==== STUDY MATERIAL

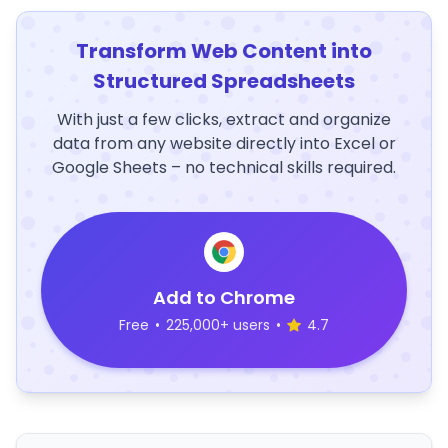
Transform Web Content into
Structured Spreadsheets
With just a few clicks, extract and organize
data from any website directly into Excel or
Google Sheets – no technical skills required.
Add to Chrome
Free
•
225,000+ users
•
4.7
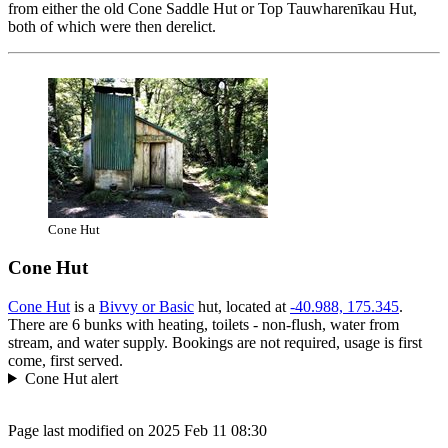
from either the old Cone Saddle Hut or Top Tauwharenīkau Hut,
both of which were then derelict.
Cone Hut
Cone Hut
Cone Hut
is a
Bivvy or Basic
hut, located at
-40.988, 175.345
.
There are 6 bunks with heating, toilets - non-flush, water from
stream, and water supply. Bookings are not required, usage is first
come, first served.
Cone Hut alert
Page last modified on 2025 Feb 11 08:30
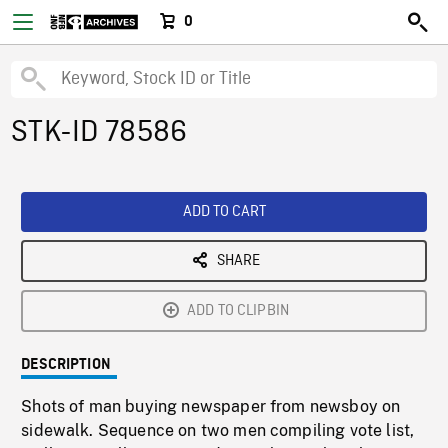
0
STK-ID 78586
ADD TO CART
SHARE
ADD TO CLIPBIN
DESCRIPTION
Shots of man buying newspaper from newsboy on
sidewalk. Sequence on two men compiling vote list,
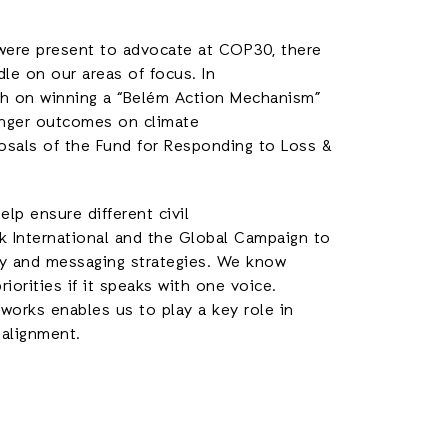
 were present to advocate at COP30, there
dle on our areas of focus. In
push on winning a “Belém Action Mechanism”
onger outcomes on climate
posals of the Fund for Responding to Loss &
p ensure different civil
rk International and the Global Campaign to
cy and messaging strategies. We know
riorities if it speaks with one voice.
orks enables us to play a key role in
 alignment.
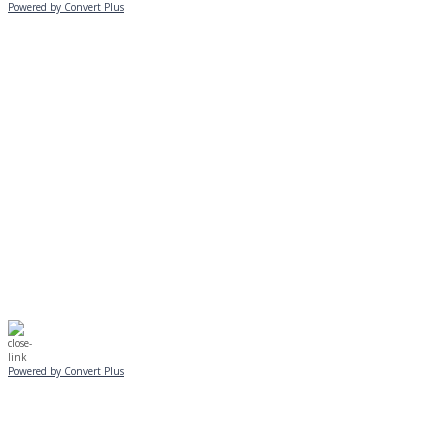
Powered by Convert Plus
MONDAY, JANUARY 20
EVENING PROGRAMS CANCELLED
Journeys is postponed until 2/17.
No Monday night volleyball.
☃️
Stay safe!
Powered by Convert Plus
SUNDAY, JANUARY 25
ALL PROGRAMS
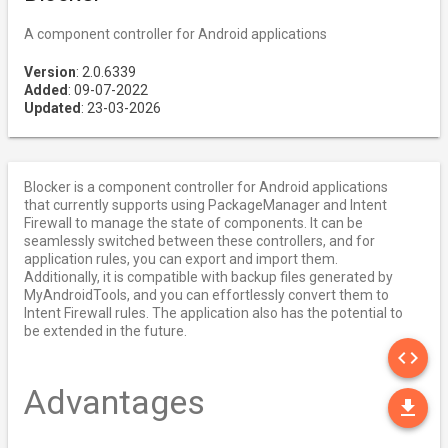
A component controller for Android applications
Version
: 2.0.6339
Added
: 09-07-2022
Updated
: 23-03-2026
Blocker is a component controller for Android applications
that currently supports using PackageManager and Intent
Firewall to manage the state of components. It can be
seamlessly switched between these controllers, and for
application rules, you can export and import them.
Additionally, it is compatible with backup files generated by
MyAndroidTools, and you can effortlessly convert them to
Intent Firewall rules. The application also has the potential to
be extended in the future.
SO
code
Advantages
DO
file_download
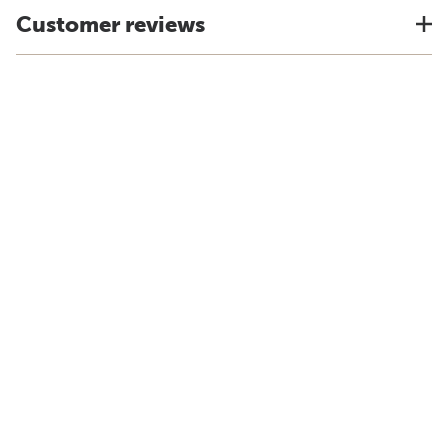
Customer reviews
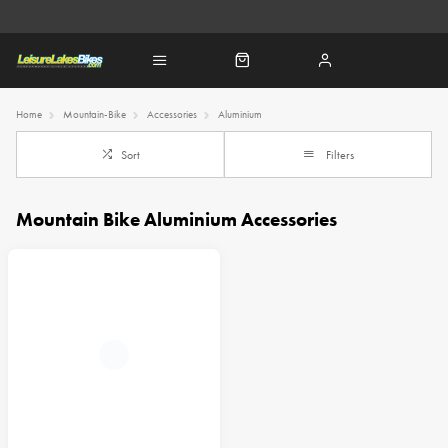
Home
Mountain-Bike
Accessories
Aluminium
Sort
Filters
Mountain Bike Aluminium Accessories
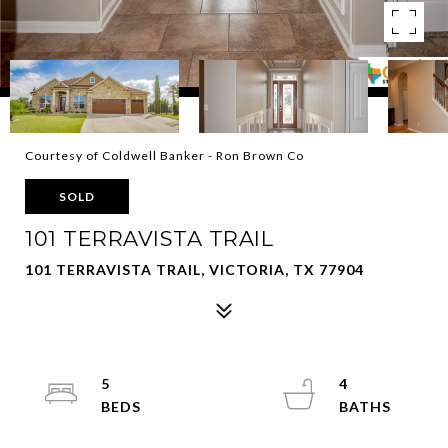
Courtesy of Coldwell Banker - Ron Brown Co
SOLD
101 TERRAVISTA TRAIL
101 TERRAVISTA TRAIL, VICTORIA, TX 77904
5
4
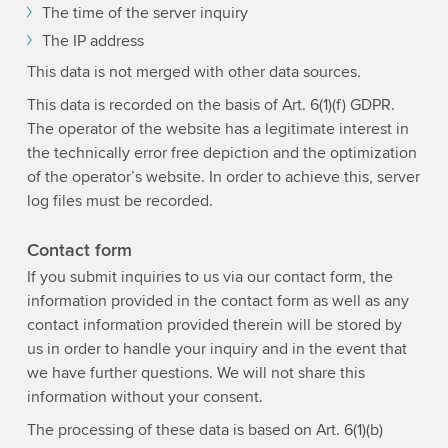
The time of the server inquiry
The IP address
This data is not merged with other data sources.
This data is recorded on the basis of Art. 6(1)(f) GDPR.
The operator of the website has a legitimate interest in
the technically error free depiction and the optimization
of the operator’s website. In order to achieve this, server
log files must be recorded.
Contact form
If you submit inquiries to us via our contact form, the
information provided in the contact form as well as any
contact information provided therein will be stored by
us in order to handle your inquiry and in the event that
we have further questions. We will not share this
information without your consent.
The processing of these data is based on Art. 6(1)(b)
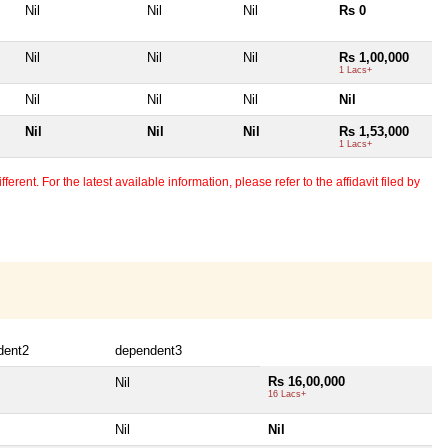
Nil
Nil
Nil
Rs 0
Nil
Nil
Nil
Rs 1,00,000
1 Lacs+
Nil
Nil
Nil
Nil
Nil
Nil
Nil
Rs 1,53,000
1 Lacs+
erent. For the latest available information, please refer to the affidavit filed by
dent2
dependent3
Rs 16,00,000
Nil
16 Lacs+
Nil
Nil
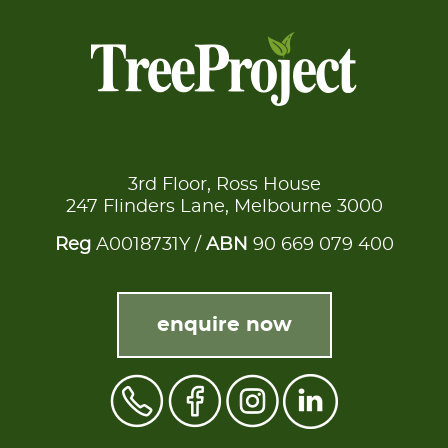
3rd Floor, Ross House
247 Flinders Lane, Melbourne 3000
Reg
A0018731Y /
ABN
90 669 079 400
enquire now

========

- TRY IT -
Return the lines of the records that include the string "from".

- SOLUTION FOR THIS EXERCISE -
data from any website directly into Excel or
from either the old Cone Saddle Hut or Top Tauwharenīkau Hut,
There are 6 bunks with heating, toilets - non-flush, water from
Shots of man buying newspaper from newsboy on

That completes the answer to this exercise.